■ **取り組む内容**
1. チャチャポヤスの旅行記について、次の問いに答えよ。
(a) お土産屋さんで無理やり購入したものは何か。
(b) この日ロッジに迎えに来た運転手の名前と年齢は。
(c) 運転手が「村」と呼んだ場所には何が建っていたか。
2. チャチャポヤスの旅行記の続きを書け。

■ **本文抜粋**
----

また空いてしまった・・・ チャチャポヤス 5日目
前日飲み過ぎたが、上等ベッドのおかげで気持ちよく眠れたからだろう、酔いも残らずすっきりと起きることができた。このベッドで眠るためだけにまた来てもいいと思うほど心地よい。素晴らしい!
チェックアウトをして荷物を預け、運転手さんを少し待たせて村を散策した。お土産屋さん・・・買いたいものがなくて困った。アンデスイワドリのキーホルダーを無理やり購入。今度来た時は、もう少し進化していることを願う。
ゴクタの滝をバックに。レイメバンバ博物館で買ったファルド(ミイラ包み)とクエラップで買ったカラヒアの石棺。お気に入り。
★★★★★★★★★★
この日私たちをロッジに迎えに来てくれたのは、フリオ・ディアスさん、38歳。明るく気さくな彼は、旅行者と触れ合える運転手という仕事が大好きだと言っていた。
フリオは今日、チャチャポヤスから私たちを迎えに来たという。「じゃあ、あなたはチャチャに住んでるのね」と言ったら、「いえ、チャチャにも小さな家を借りてますが、私の村はすぐそこですよ」と。
しかし「村」と言われたその場所には、粗末なアドベの家が数件建っているだけだった。幹線道路の両側のわずかな土地を埋めるように建つ家々。思わず「いや、これは”村”じゃなくて、”不法占拠”って言うんでしょ?」と言いそうになったほどだ。

----

■ **提供資料**
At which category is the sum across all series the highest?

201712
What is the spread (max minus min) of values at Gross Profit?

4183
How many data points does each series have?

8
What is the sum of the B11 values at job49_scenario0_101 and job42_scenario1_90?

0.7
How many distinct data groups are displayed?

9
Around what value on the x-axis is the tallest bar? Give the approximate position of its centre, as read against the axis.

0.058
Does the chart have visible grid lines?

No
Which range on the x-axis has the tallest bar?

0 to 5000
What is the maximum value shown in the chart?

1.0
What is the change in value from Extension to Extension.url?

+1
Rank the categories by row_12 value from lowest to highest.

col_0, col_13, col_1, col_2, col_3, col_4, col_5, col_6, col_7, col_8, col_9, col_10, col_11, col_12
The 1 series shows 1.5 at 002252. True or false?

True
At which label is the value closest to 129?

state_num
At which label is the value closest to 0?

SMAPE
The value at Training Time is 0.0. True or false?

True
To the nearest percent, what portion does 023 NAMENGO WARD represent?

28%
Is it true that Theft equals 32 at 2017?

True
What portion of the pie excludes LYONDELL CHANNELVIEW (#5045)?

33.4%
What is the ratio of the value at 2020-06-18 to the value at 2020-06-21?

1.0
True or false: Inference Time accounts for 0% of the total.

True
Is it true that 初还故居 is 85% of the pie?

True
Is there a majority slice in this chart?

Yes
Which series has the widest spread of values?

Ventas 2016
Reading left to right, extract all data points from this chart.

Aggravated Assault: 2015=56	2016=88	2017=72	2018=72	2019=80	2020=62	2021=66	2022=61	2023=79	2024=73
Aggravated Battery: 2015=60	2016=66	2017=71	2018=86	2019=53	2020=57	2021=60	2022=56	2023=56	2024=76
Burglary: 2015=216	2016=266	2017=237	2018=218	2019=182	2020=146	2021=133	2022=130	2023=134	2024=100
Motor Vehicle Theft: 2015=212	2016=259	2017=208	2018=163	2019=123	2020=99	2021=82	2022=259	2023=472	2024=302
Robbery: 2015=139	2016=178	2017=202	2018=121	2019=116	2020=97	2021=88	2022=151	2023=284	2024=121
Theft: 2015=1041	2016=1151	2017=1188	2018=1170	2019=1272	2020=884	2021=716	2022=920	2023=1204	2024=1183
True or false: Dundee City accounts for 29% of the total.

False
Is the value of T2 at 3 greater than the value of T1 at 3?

----

■ **課題別の解答**
1.
(a) アンデスイワドリのキーホルダー
(b) フリオ・ディアスさん、38歳
(c) 粗末なアドベの家が数件

2.
そこに、一軒の「ペルー的ドライブイン」があった。竹で囲った”オープンテラス”に、プラスチックの机と椅子を並べ、粗末なエステラ(むしろ)でひさしを付けただけの小さな食堂。その食堂の前に停車したフリオは、「ここが私の家です」と教えてくれた。中から奥さんと子供が出てきて、はにかみながらこちらに小さく手を振ってくれた。
もう随分昔のこと。この幹線道路を通すための大がかりな公共事業に、フリオのおじいさんが土木作業員として参加したのだそうだ。そして当時は、チャチャポヤスからちょうどこの”村”のある辺りが終点だったという。
「ここは空気もきれいだし、犯罪もない。水は山の湧水を引いてくればいいし、近くに水力発電所があるから、電気もなんとかなるだろう。よし、ここに住もう。ワシら家族の住む村をここに造ろう。」
そう決断したおじいさんは、家族を連れてこの「道路沿いの村」を創ったのだそうだ。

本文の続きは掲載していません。